# Herps from around newcastle



## jordanmulder (Sep 12, 2011)

Hi all,
well spring is here and reptiles are beginning to get active, Here are some finds from around newcastle most of these are from differing locations and were not found in one herping spot, no spectacular finds but I'm pretty happy to be finding them. Please feel free to correct me on an ID if I have made a mistake 

Damn the attachments didn't work any body know how to upload photos from Photo bucket?


----------



## Ambush (Sep 12, 2011)

Hit the image icon .. You get any pics from Wallsend near Wallsend High? Heaps of Beardies there.


----------



## Australis (Sep 12, 2011)

Jordan,
You just copy and paste the links for each photo from your photobucket albums. Copy the links that have




at the end. Various types of link are either beside or beneath each image. 
I look forward to seeing your photos.

Matt.


----------



## jordanmulder (Sep 12, 2011)

awesome thanks guys, I actualy didn't know about that area near wallsend!
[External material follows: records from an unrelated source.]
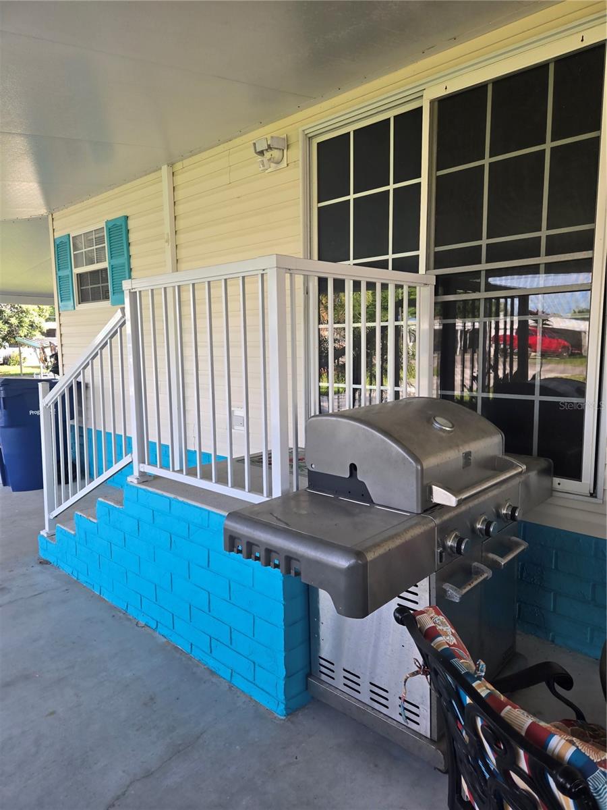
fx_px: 538
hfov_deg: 58.9
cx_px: 304
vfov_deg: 73.9
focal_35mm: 23
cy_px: 405
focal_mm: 5.4
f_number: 1.8
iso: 40
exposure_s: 1/180
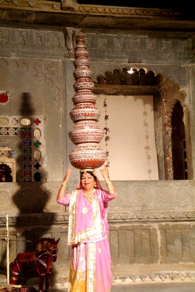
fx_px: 486
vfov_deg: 33.4
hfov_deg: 22.7
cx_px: 98
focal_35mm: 60
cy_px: 146
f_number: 4.8
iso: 1600
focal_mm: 40
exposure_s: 1/45
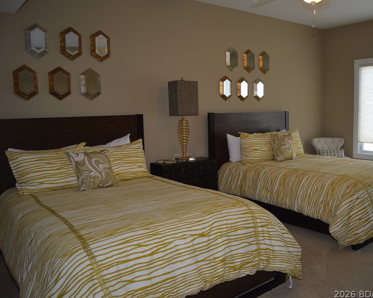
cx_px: 215
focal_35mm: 31
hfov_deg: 56.9
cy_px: 149
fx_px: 342
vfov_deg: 47.1
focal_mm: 18
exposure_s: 1/60
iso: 400
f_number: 3.5
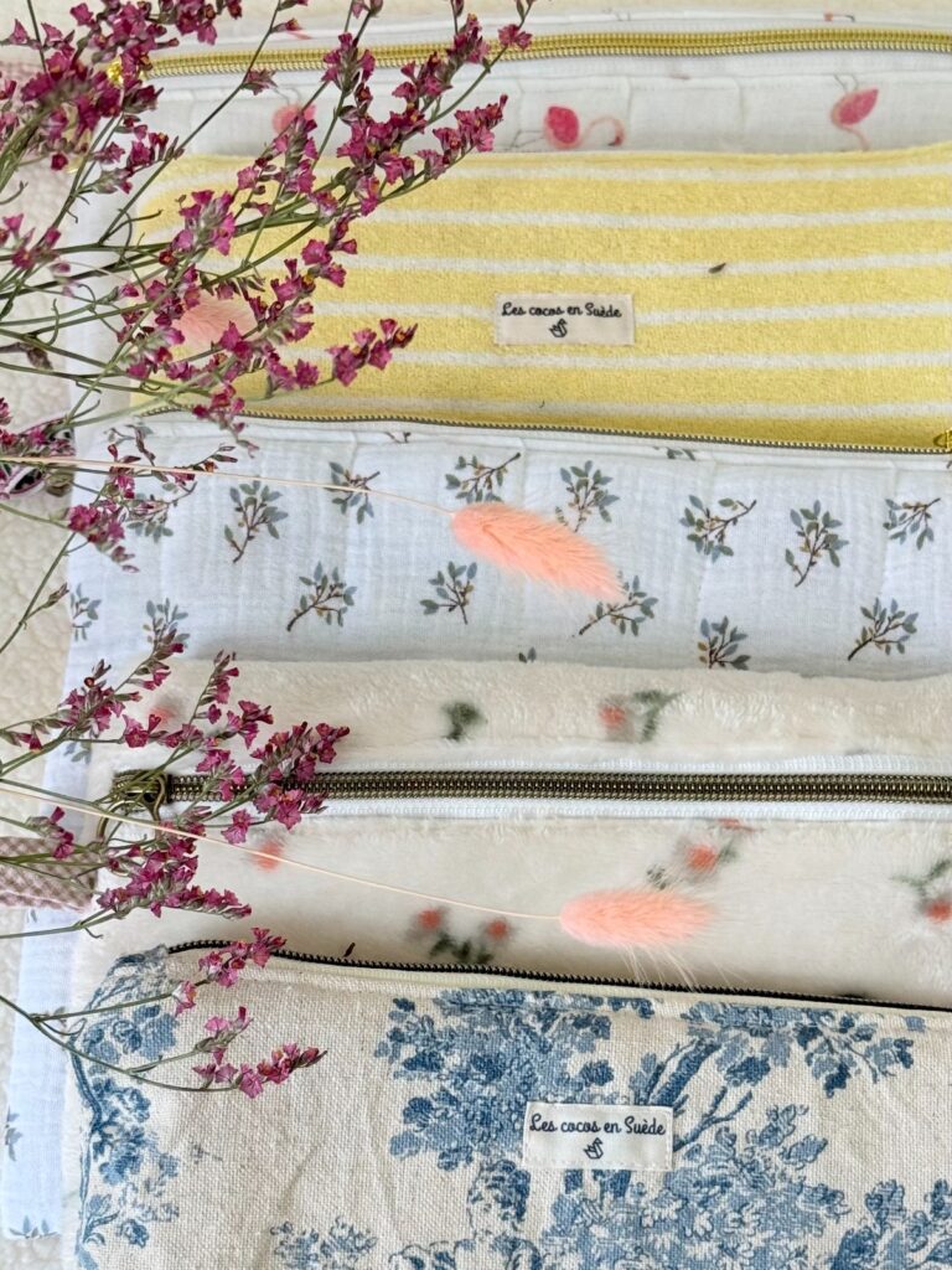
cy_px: 635
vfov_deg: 39.7
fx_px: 1760
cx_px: 476
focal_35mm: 48
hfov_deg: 30.3
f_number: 1.78
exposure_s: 1/121
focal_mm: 6.76
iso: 80
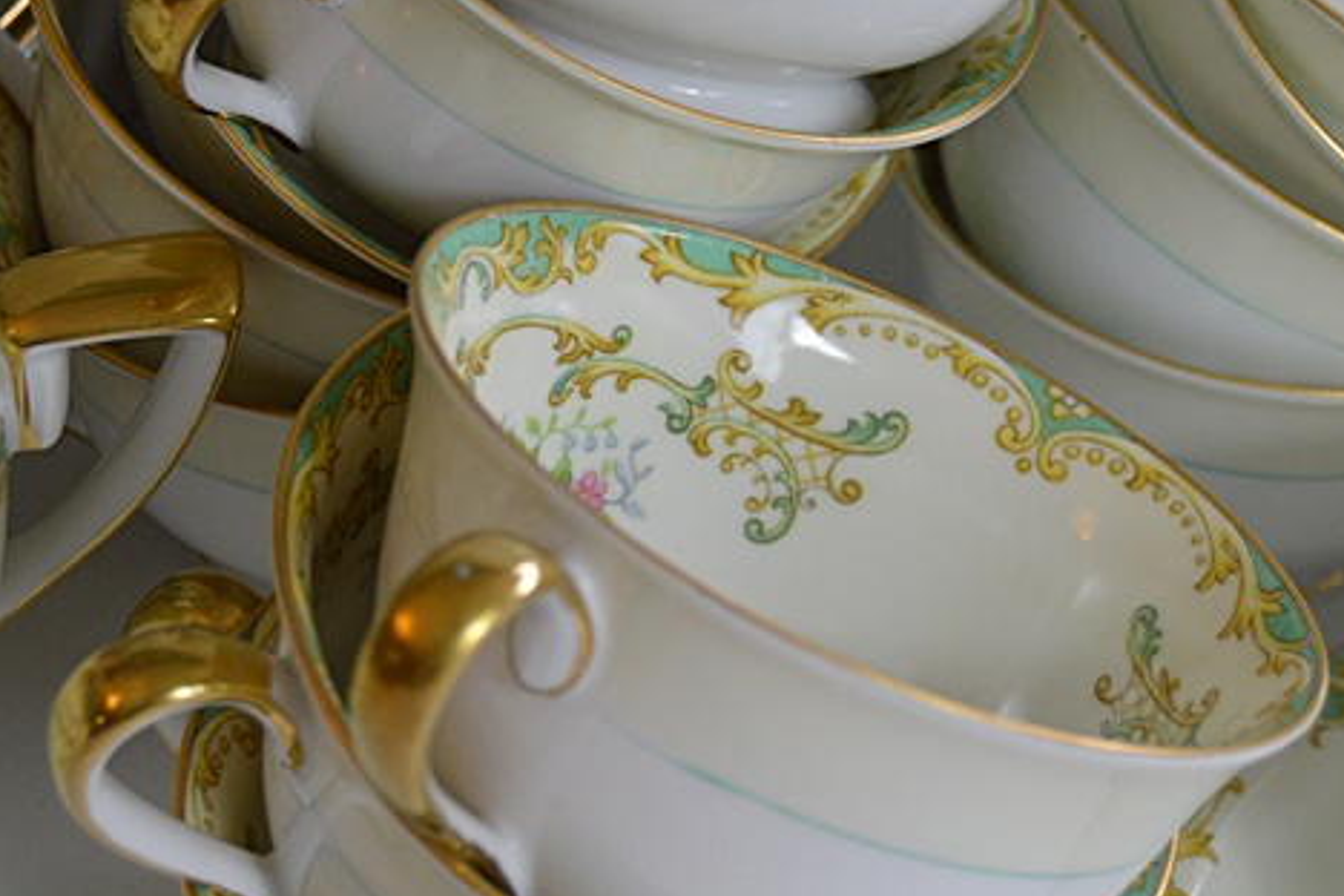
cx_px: 744
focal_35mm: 112
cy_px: 208
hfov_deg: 18.2
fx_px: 4184
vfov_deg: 12.2
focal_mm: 35
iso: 400
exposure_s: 1/100
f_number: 5
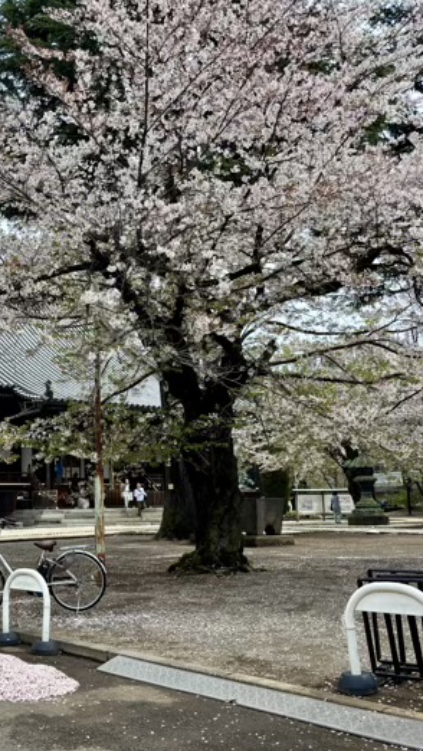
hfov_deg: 30.3
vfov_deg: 52.8
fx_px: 757
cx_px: 70
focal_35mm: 38
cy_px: 376
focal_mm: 5.96
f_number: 1.6
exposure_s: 1/2151
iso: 50
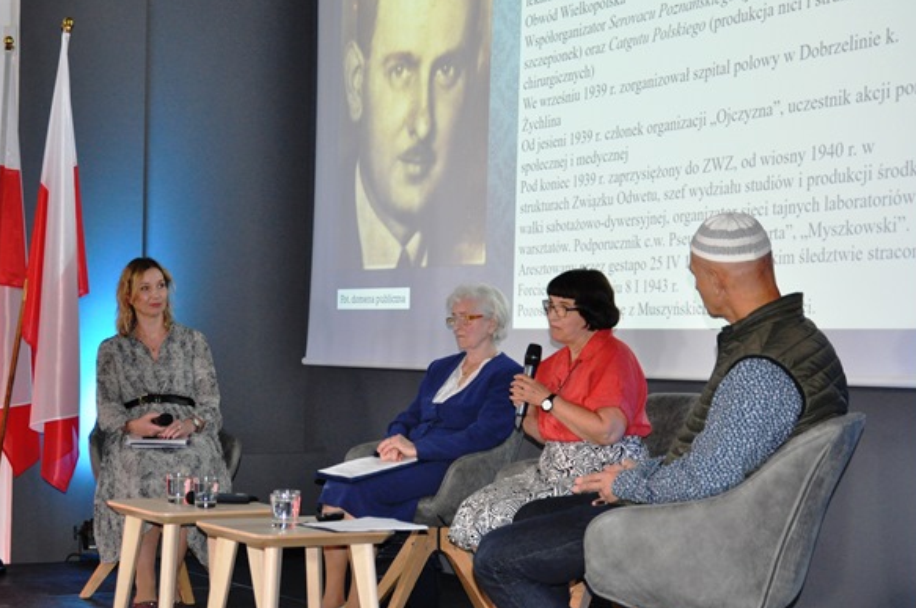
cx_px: 302
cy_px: 334
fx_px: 1779
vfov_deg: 19.4
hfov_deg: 28.7
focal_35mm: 70
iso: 800
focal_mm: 34
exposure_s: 1/60
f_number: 4.2
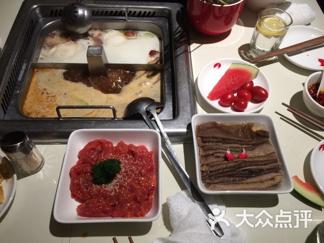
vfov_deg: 48.2
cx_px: 162
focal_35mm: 29
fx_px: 271
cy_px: 122
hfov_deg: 61.7
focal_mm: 4.15
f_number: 2.2
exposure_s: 1/33
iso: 40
I'll be sure to try it next time.


Mods Pleas delete this thread!!!!


----------



## Ambush (Sep 12, 2011)

Lights at high school. go down near the swamp.. becarefull Red Bellies there also


----------



## jordanmulder (Sep 12, 2011)

Ambush said:


> Lights at high school. go down near the swamp.. becarefull Red Bellies there also


awesome I will try there, now check out the new thread that I just put up.


----------



## Ambush (Sep 12, 2011)

Yes just did,,, Great pics


----------